You continue with, "But those challenges are compounded by the fact that many of the world’s leaders are either turning a blind eye to these challenges or, worse, denying the problems even exist. "

What "Problem"? Higher extinction rates than what occurred previously? Why is that a "problem"?

Keep in mind, there is no Design here. Nothing is as it ought to be, it just is.

Humans responsible for the accelerated rate of extinction of certain animals? So? Since there is no Designer, no ultimate plan, nothing other than what we deem to be correct, then ANY rate could be deemed acceptable. There is no ultimate guidebook by which we are able to look up the extinction rates of animals and say, "Oh, the rate is off here...we ought change our behaviour."

Your worldview, which is made plain by your statement that humans evolved from chimps cannot serve as a grounding for your preaching that we OUGHT do something about the extinction rates of animals.
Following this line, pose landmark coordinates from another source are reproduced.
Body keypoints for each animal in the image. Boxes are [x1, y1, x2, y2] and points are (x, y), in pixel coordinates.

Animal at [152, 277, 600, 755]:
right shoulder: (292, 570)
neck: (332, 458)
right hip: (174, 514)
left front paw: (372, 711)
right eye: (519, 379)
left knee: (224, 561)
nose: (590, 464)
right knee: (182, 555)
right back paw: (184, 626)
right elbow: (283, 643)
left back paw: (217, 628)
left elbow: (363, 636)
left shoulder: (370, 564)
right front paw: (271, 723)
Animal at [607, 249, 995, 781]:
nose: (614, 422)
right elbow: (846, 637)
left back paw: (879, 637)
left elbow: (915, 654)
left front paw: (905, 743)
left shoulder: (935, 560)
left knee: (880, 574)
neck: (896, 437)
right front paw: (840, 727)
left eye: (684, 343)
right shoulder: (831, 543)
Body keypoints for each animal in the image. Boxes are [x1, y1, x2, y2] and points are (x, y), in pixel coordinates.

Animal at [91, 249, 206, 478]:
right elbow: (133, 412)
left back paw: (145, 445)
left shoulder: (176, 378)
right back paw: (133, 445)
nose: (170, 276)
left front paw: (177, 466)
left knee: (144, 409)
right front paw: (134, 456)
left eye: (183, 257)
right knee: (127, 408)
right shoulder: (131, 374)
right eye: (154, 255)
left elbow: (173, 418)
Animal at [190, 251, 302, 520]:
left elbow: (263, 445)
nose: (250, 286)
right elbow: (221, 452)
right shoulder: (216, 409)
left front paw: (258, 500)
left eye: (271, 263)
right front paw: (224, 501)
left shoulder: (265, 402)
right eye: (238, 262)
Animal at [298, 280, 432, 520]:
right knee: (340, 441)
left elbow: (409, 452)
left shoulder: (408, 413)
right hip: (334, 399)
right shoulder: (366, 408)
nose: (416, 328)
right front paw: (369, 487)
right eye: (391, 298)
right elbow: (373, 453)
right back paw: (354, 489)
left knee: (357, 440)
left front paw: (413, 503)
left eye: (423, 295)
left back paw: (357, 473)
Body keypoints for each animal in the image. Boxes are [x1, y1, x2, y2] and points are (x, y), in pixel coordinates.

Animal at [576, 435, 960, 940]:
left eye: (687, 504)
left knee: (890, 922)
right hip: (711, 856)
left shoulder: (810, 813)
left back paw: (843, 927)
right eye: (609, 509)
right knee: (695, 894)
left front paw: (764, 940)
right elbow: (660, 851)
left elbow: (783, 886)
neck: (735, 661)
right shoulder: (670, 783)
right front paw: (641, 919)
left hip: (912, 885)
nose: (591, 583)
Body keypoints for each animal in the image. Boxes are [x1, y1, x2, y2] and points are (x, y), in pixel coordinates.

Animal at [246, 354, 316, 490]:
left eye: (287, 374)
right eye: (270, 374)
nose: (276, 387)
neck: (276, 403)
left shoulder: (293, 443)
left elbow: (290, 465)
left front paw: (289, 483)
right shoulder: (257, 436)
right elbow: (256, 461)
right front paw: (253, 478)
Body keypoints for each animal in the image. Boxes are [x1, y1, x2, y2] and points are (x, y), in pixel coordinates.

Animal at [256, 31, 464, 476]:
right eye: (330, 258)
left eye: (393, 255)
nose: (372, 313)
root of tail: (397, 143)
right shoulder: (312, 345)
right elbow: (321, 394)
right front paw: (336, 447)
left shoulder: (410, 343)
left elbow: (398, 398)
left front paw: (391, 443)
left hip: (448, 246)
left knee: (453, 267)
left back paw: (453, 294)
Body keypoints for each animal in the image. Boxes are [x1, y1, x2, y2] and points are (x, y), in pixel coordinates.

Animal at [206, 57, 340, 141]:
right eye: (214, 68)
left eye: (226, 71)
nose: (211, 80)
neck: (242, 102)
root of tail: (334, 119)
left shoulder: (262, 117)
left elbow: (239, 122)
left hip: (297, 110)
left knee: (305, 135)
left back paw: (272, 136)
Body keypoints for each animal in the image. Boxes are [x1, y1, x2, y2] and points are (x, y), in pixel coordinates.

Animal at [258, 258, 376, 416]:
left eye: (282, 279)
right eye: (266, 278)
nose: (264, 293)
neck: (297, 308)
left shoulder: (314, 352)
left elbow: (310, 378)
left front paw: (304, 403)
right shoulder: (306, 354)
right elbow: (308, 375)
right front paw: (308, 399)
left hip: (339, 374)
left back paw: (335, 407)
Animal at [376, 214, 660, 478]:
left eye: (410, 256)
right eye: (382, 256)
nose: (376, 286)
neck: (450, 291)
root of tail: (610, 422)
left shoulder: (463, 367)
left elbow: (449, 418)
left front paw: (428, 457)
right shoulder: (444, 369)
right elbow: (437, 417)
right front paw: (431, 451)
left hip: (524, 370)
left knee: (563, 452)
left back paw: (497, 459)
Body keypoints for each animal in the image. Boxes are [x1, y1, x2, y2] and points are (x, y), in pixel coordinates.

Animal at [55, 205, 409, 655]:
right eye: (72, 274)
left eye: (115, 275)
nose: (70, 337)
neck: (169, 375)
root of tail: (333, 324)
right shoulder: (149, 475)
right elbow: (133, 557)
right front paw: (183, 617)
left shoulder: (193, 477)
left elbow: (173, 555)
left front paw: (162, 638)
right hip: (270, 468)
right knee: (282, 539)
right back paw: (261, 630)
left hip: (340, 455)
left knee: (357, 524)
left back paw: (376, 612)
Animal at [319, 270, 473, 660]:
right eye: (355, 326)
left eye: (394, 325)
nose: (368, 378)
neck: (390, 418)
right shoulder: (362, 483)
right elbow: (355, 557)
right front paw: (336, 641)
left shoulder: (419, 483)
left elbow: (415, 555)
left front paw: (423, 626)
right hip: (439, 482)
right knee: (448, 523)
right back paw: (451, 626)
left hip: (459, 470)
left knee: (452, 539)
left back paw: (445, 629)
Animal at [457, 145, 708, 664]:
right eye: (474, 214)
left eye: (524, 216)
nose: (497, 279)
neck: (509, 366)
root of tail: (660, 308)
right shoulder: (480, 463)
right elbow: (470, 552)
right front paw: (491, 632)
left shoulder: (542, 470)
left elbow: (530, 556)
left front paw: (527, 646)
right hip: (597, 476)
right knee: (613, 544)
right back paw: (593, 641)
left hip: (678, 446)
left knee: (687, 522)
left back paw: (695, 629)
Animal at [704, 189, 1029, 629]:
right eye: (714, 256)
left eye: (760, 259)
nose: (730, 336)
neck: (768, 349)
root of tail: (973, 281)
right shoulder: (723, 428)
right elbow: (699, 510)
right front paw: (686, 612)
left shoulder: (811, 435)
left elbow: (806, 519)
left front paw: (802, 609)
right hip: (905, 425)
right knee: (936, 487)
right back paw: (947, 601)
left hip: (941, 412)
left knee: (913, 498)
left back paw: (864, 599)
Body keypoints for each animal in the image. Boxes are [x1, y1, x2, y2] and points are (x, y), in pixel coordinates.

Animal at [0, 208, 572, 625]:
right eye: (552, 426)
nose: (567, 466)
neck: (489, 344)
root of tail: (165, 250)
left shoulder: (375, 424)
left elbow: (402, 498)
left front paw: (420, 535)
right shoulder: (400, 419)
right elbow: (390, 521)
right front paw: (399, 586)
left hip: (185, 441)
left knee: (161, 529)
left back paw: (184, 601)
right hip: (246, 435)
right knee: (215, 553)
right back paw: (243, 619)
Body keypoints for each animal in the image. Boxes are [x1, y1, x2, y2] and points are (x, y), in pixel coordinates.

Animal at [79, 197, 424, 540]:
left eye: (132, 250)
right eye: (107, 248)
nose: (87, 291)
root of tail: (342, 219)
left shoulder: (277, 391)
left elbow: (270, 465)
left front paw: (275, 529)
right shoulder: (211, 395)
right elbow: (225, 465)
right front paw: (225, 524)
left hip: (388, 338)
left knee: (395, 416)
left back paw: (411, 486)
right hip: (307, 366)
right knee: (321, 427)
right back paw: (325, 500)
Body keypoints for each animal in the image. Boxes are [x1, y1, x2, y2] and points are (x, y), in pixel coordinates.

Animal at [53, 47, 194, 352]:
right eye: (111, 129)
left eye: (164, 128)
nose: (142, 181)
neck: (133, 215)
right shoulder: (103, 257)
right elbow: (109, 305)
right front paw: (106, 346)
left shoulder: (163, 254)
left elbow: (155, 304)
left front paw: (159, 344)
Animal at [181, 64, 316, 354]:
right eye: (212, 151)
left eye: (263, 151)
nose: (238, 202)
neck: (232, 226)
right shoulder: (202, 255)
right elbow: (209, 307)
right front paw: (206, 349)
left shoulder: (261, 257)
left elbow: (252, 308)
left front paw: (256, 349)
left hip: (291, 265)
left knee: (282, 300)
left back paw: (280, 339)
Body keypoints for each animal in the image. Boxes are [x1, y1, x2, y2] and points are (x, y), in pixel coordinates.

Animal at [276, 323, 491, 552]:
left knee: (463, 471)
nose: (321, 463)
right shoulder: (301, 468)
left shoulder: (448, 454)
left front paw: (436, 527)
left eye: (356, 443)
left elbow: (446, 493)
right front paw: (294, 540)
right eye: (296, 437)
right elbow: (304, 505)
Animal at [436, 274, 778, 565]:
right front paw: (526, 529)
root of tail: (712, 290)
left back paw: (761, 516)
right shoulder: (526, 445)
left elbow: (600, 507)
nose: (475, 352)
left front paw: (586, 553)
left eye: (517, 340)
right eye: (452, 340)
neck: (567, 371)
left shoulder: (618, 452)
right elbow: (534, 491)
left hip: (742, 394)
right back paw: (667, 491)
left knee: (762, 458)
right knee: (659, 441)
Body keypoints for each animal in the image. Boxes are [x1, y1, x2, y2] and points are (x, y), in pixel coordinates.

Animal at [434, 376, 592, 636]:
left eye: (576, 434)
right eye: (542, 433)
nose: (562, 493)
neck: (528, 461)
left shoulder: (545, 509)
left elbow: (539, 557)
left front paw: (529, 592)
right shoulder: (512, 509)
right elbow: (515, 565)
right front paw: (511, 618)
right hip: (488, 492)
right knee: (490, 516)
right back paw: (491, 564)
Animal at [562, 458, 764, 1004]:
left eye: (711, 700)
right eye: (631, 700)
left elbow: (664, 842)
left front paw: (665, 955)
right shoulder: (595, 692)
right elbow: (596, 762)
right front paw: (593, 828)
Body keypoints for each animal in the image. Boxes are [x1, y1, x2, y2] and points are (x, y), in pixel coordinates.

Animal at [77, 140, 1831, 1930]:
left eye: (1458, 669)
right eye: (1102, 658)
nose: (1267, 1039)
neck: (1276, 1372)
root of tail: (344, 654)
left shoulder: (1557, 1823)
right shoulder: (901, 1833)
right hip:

Now, I DO believe that we as humans have been poor stewards of Nature. That we have destroyed our planet with blatant disregard, and that we OUGHT change our behaviour. But, my grounding for this is much different than yours. In my worldview, my ancestors were not chimps, or even fish.

In other words, I agree with your conclusion that we as humans are responsible for the extinction of certain species. I also agree that we ought be MUCH BETTER stewards of nature. But, my conclusion Follows from my worldview.

Perhaps, you should, for arguments sake, be honest with yourself and follow your presuppositions to their logical conclusion. A world where there are no "oughts", but only those that we deem to be correct for us. A world where a child is different from a chimp only in a matter of degree, and not in kind.

To quote Hobbes, you would find yourself in a bleak world where there is:

“continual fear, and danger of violent death; and the life of man, solitary, poor, nasty, brutish, and short”.

But then, this is after all a Darwinian world.